Repeat the records below word for word, but start at the line that contains "tard le Grand", stop after the last line, and include nothing else.

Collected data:
Content starts

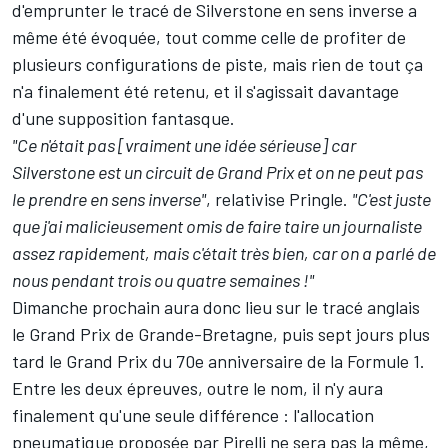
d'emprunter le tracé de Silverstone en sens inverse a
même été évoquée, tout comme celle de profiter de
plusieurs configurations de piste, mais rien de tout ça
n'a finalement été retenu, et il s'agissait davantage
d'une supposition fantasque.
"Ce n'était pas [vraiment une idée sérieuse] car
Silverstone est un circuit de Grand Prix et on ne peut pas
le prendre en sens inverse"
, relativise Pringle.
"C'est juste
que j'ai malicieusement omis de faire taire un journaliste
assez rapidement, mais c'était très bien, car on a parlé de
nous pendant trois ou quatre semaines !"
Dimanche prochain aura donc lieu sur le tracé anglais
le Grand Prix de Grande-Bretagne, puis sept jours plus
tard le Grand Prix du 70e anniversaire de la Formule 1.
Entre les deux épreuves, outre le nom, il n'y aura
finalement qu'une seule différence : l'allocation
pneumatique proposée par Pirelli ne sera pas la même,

Content ends

SOLUTION TO THIS PROBLEM.
tard le Grand Prix du 70e anniversaire de la Formule 1.
Entre les deux épreuves, outre le nom, il n'y aura
finalement qu'une seule différence : l'allocation
pneumatique proposée par Pirelli ne sera pas la même,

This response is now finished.